Still further, in the display device, the luminance distribution information is stored by light source units with one light source or a combination of two or more light sources, of the plurality of light sources, as one light source unit, and the control unit generates tentative luminance distribution information for each of the light source units on the basis of the tentative lighting patterns and the luminance distribution information for each of the light source units, and combines the tentative luminance distribution information for the light source units to generate the tentative luminance distribution information on the entire lighting unit.

Still further, in the display device, the luminance distribution information includes luminance information on a representative pixel which represents pixels in a determined area of the display surface, and the control unit generates luminance information for each pixel on the lighting unit by performing interpolation calculation by the use of the luminance information on the representative pixel.

Still further, in the display device, the fourth subpixel included in each pixel displays white, and an output value is determined on the basis of at least one of a value of the first primary color, a value of the second primary color, and a value of the third primary color corresponding to the input image signal, and luminance of each pixel of the image display panel is adjusted on the basis of the output value and output values for the first subpixel, the second subpixel, and the third subpixel determined according to the output value.

In addition, according to one aspect, there is provided a display device that includes: an image display panel including a plurality of pixels, each of which includes a first subpixel which displays red, a second subpixel which displays green, a third subpixel which displays blue, and a fourth subpixel which displays white; a lighting unit which emits light to the image display panel from a rear of the image display panel; and a control unit which calculates a required luminance value for each of blocks obtained by dividing a display surface of the image display panel on the basis of an input image signal corresponding to the red, the green, and the blue, which determines a light source lighting amount of the lighting unit on the basis of luminance distribution information on the lighting unit stored in advance so as to satisfy the required luminance value, which generates luminance information on each pixel on the basis of the luminance distribution information and the light source lighting amount, which generates an output image signal corresponding to the red, the green, the blue, and the white on the basis of the luminance information and the input image signal, which controls the lighting unit by the light source lighting amount, and which controls the image display panel by the output image signal.
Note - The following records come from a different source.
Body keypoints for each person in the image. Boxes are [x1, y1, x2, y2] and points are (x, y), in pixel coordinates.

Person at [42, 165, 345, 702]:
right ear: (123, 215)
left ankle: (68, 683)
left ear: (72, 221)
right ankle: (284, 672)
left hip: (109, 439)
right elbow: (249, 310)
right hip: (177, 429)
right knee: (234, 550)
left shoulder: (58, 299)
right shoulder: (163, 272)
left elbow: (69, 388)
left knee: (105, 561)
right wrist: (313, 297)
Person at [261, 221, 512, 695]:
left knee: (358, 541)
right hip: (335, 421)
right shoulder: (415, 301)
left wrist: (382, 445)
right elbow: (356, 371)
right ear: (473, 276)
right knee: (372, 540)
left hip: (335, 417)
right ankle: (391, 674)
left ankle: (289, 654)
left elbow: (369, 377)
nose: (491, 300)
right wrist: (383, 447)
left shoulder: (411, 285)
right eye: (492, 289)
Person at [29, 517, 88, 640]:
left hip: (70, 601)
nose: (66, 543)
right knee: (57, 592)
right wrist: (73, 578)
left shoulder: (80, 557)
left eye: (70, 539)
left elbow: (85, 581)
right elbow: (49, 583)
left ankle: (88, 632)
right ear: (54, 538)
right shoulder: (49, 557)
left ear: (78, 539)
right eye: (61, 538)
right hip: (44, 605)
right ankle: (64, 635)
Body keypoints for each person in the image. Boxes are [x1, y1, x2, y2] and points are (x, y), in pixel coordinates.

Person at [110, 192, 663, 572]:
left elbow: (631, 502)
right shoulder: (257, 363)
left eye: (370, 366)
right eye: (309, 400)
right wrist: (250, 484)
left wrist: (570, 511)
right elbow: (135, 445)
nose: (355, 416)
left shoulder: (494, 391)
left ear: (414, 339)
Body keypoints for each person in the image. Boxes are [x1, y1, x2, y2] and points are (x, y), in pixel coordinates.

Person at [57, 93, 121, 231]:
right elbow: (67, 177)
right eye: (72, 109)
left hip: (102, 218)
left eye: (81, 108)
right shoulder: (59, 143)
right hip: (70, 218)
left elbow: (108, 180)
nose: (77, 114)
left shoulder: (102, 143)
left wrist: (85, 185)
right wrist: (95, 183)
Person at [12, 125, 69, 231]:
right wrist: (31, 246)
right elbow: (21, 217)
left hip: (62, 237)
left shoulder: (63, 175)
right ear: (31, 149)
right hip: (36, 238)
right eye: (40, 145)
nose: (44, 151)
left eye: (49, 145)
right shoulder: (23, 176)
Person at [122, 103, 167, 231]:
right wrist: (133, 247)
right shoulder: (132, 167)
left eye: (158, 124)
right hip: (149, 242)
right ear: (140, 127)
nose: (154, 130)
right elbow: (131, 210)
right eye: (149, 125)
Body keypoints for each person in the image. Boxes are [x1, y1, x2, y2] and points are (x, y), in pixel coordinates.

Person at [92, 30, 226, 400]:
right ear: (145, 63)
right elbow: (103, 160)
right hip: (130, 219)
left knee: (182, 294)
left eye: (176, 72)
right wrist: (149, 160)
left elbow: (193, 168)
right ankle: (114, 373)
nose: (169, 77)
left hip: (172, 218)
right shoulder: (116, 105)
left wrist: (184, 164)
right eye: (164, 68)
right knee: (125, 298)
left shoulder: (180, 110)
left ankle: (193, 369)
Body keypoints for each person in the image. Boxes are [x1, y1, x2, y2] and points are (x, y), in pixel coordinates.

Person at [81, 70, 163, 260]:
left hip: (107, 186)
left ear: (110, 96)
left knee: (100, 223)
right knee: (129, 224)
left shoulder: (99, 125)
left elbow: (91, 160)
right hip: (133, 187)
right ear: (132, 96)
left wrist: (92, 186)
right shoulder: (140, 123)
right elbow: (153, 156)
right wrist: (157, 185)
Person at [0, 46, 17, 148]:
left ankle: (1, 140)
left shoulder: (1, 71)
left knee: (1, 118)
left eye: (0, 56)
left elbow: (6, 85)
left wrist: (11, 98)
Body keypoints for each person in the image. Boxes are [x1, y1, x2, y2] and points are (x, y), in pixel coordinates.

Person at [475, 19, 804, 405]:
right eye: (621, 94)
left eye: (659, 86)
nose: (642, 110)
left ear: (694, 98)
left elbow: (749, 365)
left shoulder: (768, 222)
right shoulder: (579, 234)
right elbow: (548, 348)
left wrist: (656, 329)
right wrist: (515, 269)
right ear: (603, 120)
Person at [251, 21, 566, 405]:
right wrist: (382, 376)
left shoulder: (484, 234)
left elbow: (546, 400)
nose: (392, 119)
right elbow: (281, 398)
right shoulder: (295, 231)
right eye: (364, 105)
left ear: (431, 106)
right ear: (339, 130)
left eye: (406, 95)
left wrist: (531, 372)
In addition, there is provided a method for driving a display device that includes: an image display panel including a plurality of pixels each of which includes a first subpixel which displays a first primary color, a second subpixel which displays a second primary color, a third subpixel which displays a third primary color, and a fourth subpixel which displays a fourth color; and a lighting unit which emits light to the image display panel from a rear of the image display panel. The method includes: calculating a required luminance value for each of blocks obtained by dividing a display surface of the image display panel on the basis of an input image signal; determining a light source lighting amount of the lighting unit on the basis of luminance distribution information on the lighting unit stored in advance so as to satisfy the required luminance value; generating luminance information on each pixel on the basis of the luminance distribution information and the light source lighting amount; generating an output image signal which drives the first subpixel, the second subpixel, the third subpixel, and the fourth subpixel on the basis of the luminance information and the input image signal; controlling the lighting unit by the light source lighting amount; and controlling the image display panel by the output image signal.